The government has not heeded the lessons from research developments, such as the discovery of THC and CBD, and the discovery of the endocannabinoid system. They have not used the research findings which show that cannabis is a safe and effective drug that all Americans should have access to. Instead, it seems that the government and the pharmaceutical industry have used lies, cover-ups, and back-room deals to ensure that this important medicine just benefits the rich and powerful people and corporations in this country, with private companies doing the research and this research not being verified by third parties. As FDA Commissioner Scott Gottlieb stated, “In view of the proliferation of products containing cannabis or cannabis-derived substances, the FDA will advance new steps to better define our public health obligations in this area….In particular, we continue to be concerned at the number of drug claims being made about products not approved by the FDA that claim to contain CBD or other cannabis-derived compounds. Among other things, the FDA requires a cannabis product (hemp-derived or otherwise) that is marketed with a claim of therapeutic benefit, or with any other disease claim, to be approved by the FDA for its intended use before it may be introduced into interstate commerce.”
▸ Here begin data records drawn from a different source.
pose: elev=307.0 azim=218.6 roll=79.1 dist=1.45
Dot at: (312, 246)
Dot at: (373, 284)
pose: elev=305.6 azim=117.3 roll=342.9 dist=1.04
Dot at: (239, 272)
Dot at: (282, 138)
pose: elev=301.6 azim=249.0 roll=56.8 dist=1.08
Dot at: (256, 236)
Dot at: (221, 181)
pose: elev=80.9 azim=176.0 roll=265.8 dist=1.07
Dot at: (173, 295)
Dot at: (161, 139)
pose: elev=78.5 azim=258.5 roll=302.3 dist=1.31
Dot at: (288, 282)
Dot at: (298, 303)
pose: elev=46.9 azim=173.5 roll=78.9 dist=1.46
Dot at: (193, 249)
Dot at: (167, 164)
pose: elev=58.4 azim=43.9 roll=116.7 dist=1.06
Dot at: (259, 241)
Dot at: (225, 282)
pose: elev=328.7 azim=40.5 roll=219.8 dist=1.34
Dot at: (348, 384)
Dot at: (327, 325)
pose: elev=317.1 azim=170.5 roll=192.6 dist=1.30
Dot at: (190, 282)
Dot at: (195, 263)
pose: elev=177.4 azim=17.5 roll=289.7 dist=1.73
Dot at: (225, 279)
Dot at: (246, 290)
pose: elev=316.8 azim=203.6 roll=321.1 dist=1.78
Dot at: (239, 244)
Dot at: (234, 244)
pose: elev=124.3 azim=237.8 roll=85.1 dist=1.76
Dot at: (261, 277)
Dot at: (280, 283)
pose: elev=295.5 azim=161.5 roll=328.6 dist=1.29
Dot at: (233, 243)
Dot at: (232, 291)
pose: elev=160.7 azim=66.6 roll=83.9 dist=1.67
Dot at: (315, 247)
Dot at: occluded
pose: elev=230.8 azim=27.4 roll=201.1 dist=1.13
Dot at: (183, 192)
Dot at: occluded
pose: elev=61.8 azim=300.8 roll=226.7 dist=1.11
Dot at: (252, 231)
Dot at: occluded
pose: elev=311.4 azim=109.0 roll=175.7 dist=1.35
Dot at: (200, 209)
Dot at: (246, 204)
As CBD products become increasingly popular among the public despite their murky legal status, it is important for us to keep several questions in mind. Why did the US government decide to schedule only this drug (Epidiolex) as Schedule 5, despite the fact that CBD is still technically Schedule 1? What are the implications of this contradiction between this exclusive and expensive approved medicinal use and a law that says that CBD has no medical benefit? This is contradictory to the government patent. How did this happen without public transparency? One branch of the US government approved Patent 6630507, another branch of the US government (the Department of Health) holds the patent, and yet another branch (the FDA) grants rights to corporations to utilize the technology in the patent. And yet still another branch, the Justice Department, can potentially enforce laws prohibiting any other use of Cannabis-derived medicine. Why can’t we acknowledge that the we made a mistake in 1937 and allow this useful plant to come back into our Pharmacopeia? This is another example of special treatment given to corporate allopathic medicine in the name of profits without transparency. It by has been shown by science professionals and thousands of years of use that the benefits of this natural medicine could otherwise be realized by millions of people, at very low cost, were it not for legislation and unfair business practices that favor the corporate elite and the one percent.